Pictures excluded, reproduce exactly the lines below from the one with "Figure 5: Bull’s" through the one with "Figure 6. Streamtraces", both included.

## DATASET EXCERPTS
◆ ◆ ◆ ◆ ◆
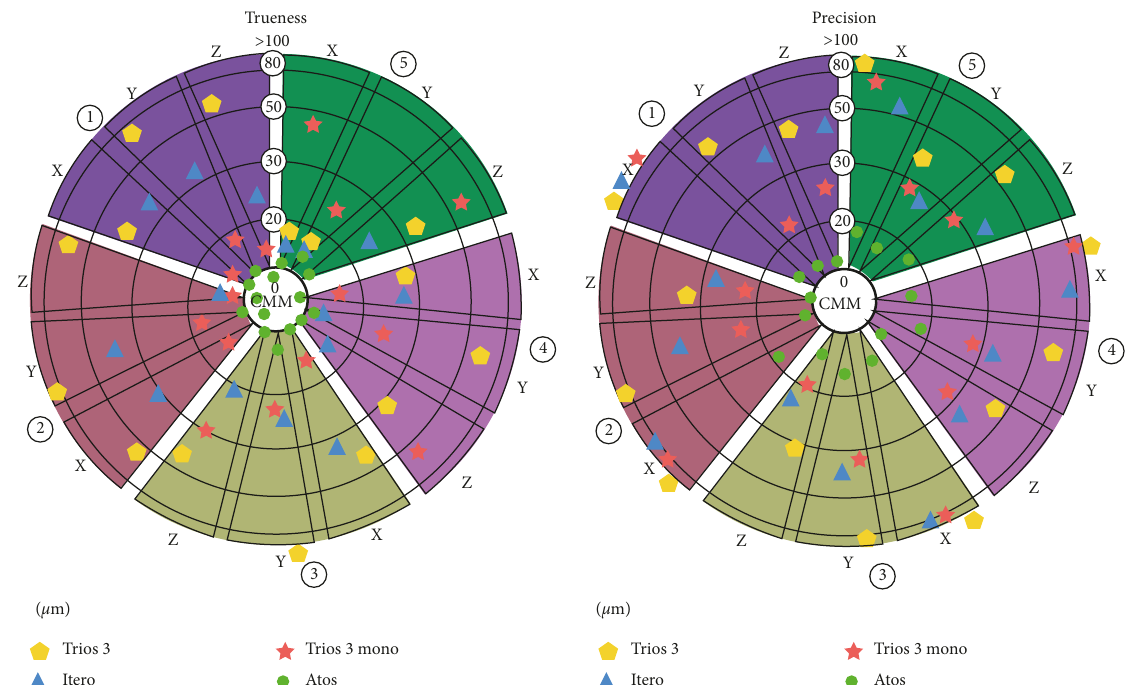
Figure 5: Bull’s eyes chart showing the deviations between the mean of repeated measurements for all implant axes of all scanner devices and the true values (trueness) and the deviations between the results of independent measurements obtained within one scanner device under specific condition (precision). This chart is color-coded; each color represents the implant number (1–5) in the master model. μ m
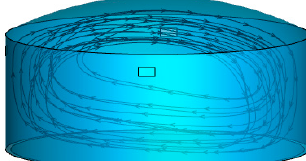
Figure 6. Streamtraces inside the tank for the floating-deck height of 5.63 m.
◆ ◆ ◆ ◆ ◆
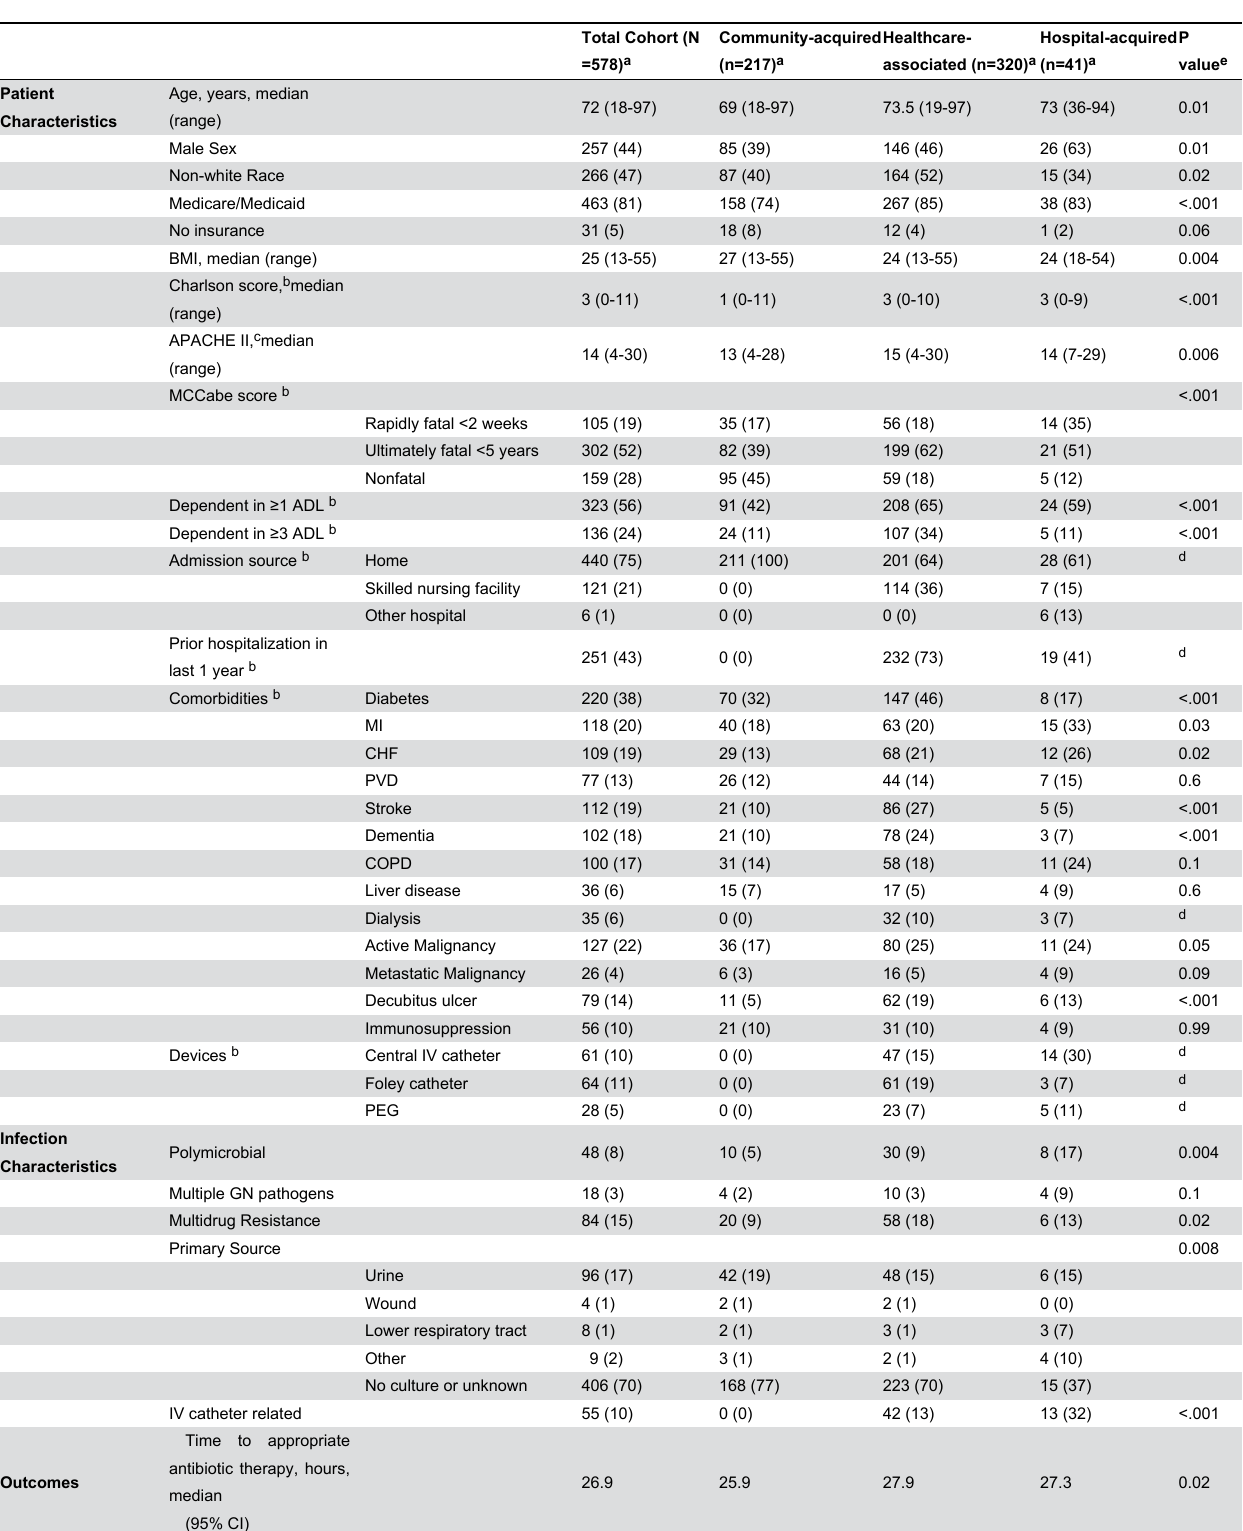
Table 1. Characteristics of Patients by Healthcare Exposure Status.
◆ ◆ ◆ ◆ ◆
## ANSWER TO THIS TASK
Figure 5: Bull’s eyes chart showing the deviations between the mean of repeated measurements for all implant axes of all scanner devices and the true values (trueness) and the deviations between the results of independent measurements obtained within one scanner device under specific condition (precision). This chart is color-coded; each color represents the implant number (1–5) in the master model. μ m
Figure 6. Streamtraces inside the tank for the floating-deck height of 5.63 m.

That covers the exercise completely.